Hello! Thanks for your attention to our research! In our experiments (https://arxiv.org/abs/2103.08157), we haven't tried with randomly initialized encoder yet. However, I'm guess your problem would be fixed if you pretrained the encoder with our method, and then provide the pretrained encoder weights to pretrain_model_path. You can pretrain the encoder via CUDA_VISIBLE_DEVICES={device_index} python3 pretrain.py experiment=AngularLoss, or whatever loss you want to use.

bhavna-gopal commented 2 years ago

Can you please give us a step by step procedure?

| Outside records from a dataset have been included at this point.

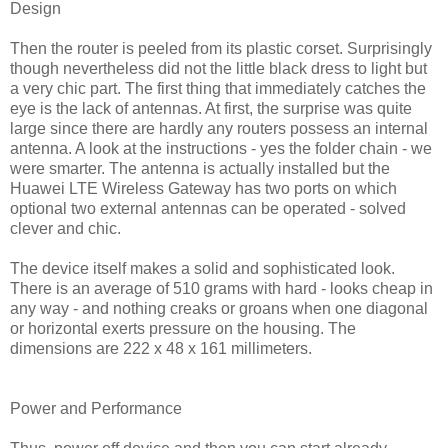
Design
Then the router is peeled from its plastic corset. Surprisingly
though nevertheless did not the little black dress to light but
a very chic part. The first thing that immediately catches the
eye is the lack of antennas. At first, the surprise was quite
large since there are hardly any routers possess an internal
antenna. A look at the instructions - yes the folder chain - we
were smarter. The antenna is actually installed but the
Huawei LTE Wireless Gateway has two ports on which
optional two external antennas can be operated - solved
clever and chic.
The device itself makes a solid and sophisticated look.
There is an average of 510 grams with hard - looks cheap in
any way - and nothing creaks or groans when one diagonal
or horizontal exerts pressure on the housing. The
dimensions are 222 x 48 x 161 millimeters.
Power and Performance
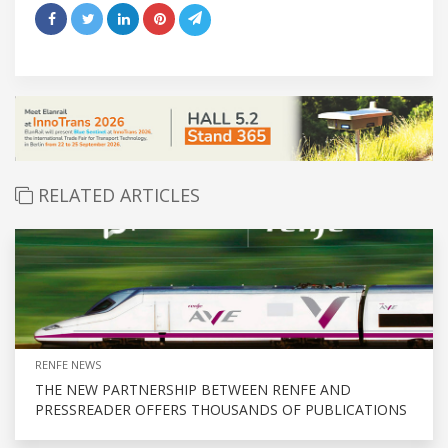
RELATED ARTICLES
RENFE NEWS
THE NEW PARTNERSHIP BETWEEN RENFE AND
PRESSREADER OFFERS THOUSANDS OF PUBLICATIONS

  1. When we run CUDA_VISIBLE_DEVICES={device_index} python3 pretrain.py experiment=AngularLoss we generate some weights in the output folder. We don't see anything with "encoder" in it. We see "embedder", "trunk" and "trunk-optimizer". There are six h5 files in total - each of the above names with "0" and "1" .
  2. Passing in the path for embedder does not work into train.yaml. What should we be passing in here?
  3. How do we run train.py? I am currently running "CUDA_VISIBLE_DEVICES=4 python3 train.py" sometimes I still see that candidates is empty and sometimes it is not. Is this expected? How do I generate the networks generated// search space as well as the final network selected?
juice500ml commented 2 years ago

Hello, @bhavna-gopal , sorry for the late reply.

  1. "0" and "1" means the epoch index (i.e. we pretrain for 2 epochs). We don't use the embedder, we only use the trunk.
  2. You have to pass the trunk path, ex. python3 train.py pretrained_model_path=/path/to/your/weights/trunk-1.h5.
  3. Without any pretraining, many candidates come out empty (hence showing the importance of the pretraining step!). The default search space is NAS-Bench-101, where you can see the details here: https://github.com/google-research/nasbench https://arxiv.org/abs/1902.09635 .

I'm closing the issue #28 , let's continue communicating here!